Es gibt sie, es sind nicht sehr viele, aber manche Hotels wollen partout kein Upgrade hergeben …

Vielleicht bin ich ein wenig naiv. Vielleicht ist es auch meine Herkunft aus dem deutschsprachigen Raum. Wir neigen ja dazu, Dinge die man irgendwo regelt, auch ernst zu nehmen. Wenn ich in einem Hotel mit einer Top-Tier Mitglieschaft schlafe, dann will ich auch die Zimmerkategorie, die mir laut den Geschäftsbedingungen zusteht.

Es kann sein, dass das anderen Nationen egal ist. Möglicherweise nehmen das einige Reisende lockerer, aber ich zahle mir meine Aufenthalte selbst und möchte dann eigentlich mindestens genau, was mir mit dem jeweiligen Status zustünde.

Hyatt hat 2017 das Loyalitätsprogramm gewaltig umgestellt. Für den Top-Tier Status braucht man jetzt 60 Nächte, was bei den eher wenigen und teuren internationalen Hyatt Hotels doch eher schwierig ist. Die Leistungen des Globalist Status sind aber enorm, deswegen ist in meinen Augen 60 Nächte durchwegs gerechtfertigt.

Die stärkste Neuerung bei Globalist sind die Upgrades in die besten verfügbaren Zimmer inklusive der Standardsuiten. Daneben kann man natürlich die Globalist Upgrade Voucher verwenden und bei vier Aufenthalten zu je einer Woche ein Zimmer in eine Suite umwandeln. Auch normalerweise sollte es eben das beste verfügbare Zimmer inklusive der Standardsuiten trotzdem geben.

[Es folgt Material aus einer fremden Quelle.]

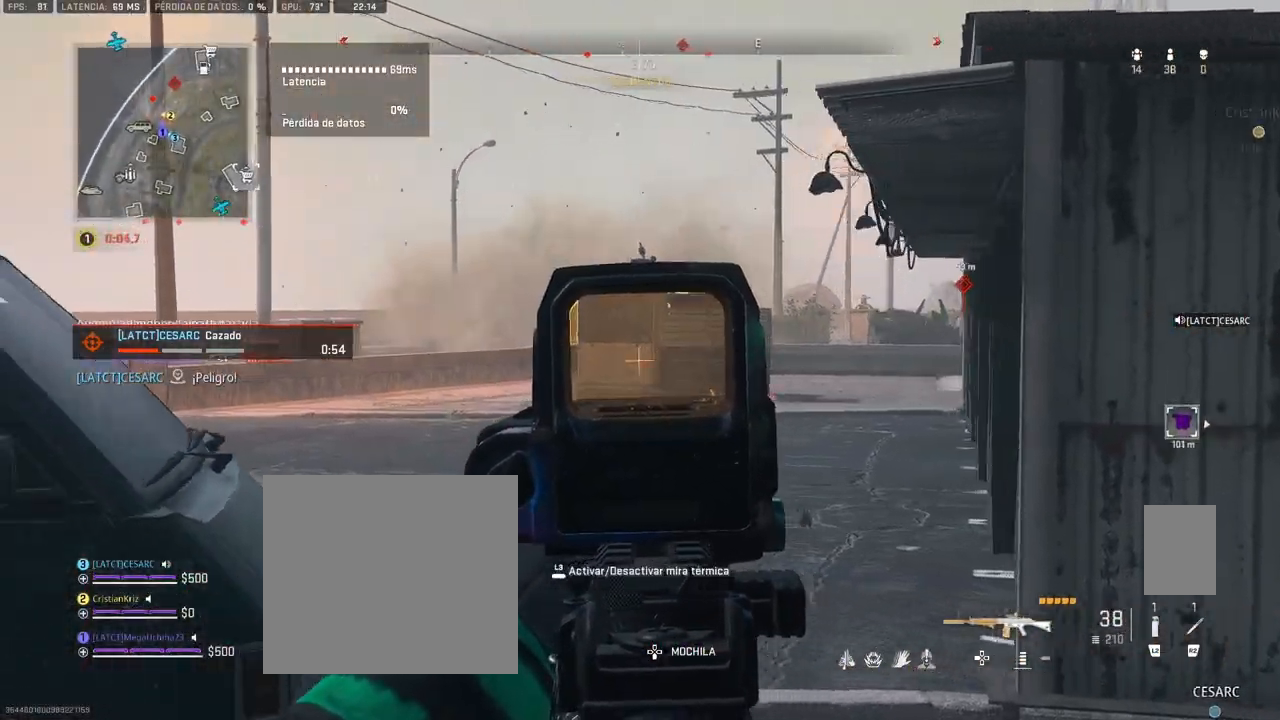
{"buttons": ["L1"], "left_stick": "left", "right_stick": "right", "events": [[17, "right_stick", "right"]]}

Ich bin einfach ein gebranntes Kind. In kein Hotel gehe ich, ohne bereits mein Upgrade zu kontrollieren. Bei SPG und IHG sehe ich das Upgrade bereits in der App, bei Hyatt leider nicht. D. h. bevor ich bei Hyatt einchecke, schaue ich immer, was sie noch an Zimmern verkaufen. Die meisten Hyatt Hotels sind extrem großzügig und das folgende Beispiel ist sicher nicht für die Marke repräsentativ. Bei Hyatt ist sogar eher das Gegenteil zu beobachten. Die meisten Hyatt Hotels behandeln ihre World of Hyatt Globalist Member wie eine königliche Hoheit.

Ich bin um 15:00 ins Hyatt Regency Dubai. Die Einheimischen nennen das Hotel das alte Hyatt.

Der Check-in war dann eigentlich eine lehrbuchartige Lektion, wie man einem Gast kein Upgrade geben möchte.

1.) Sie haben ein Zimmer gebucht. Als Globalist bekommen sie Club Zugang.
Ich habe mich beschwert.
2.) Wir sind ausgebucht.
Ich habe auf die Buchungsseite verwiesen. Alle Zimmer werden verkauft.
3.) Ah sie bekommen ein Upgrade in ein Club Zimmer.
Ich habe auf die Buchungsseite verwiesen. Sie verkaufen mehrere Suiten.
4.) Die Suite ist nicht verfügbar. Der Gast hat einen Late Check-out. Es wird sicher vier Stunden dauern.
Ich warte.
5.) Die Suite ist aber eine Raucher Suite und sie sind Nichtraucher.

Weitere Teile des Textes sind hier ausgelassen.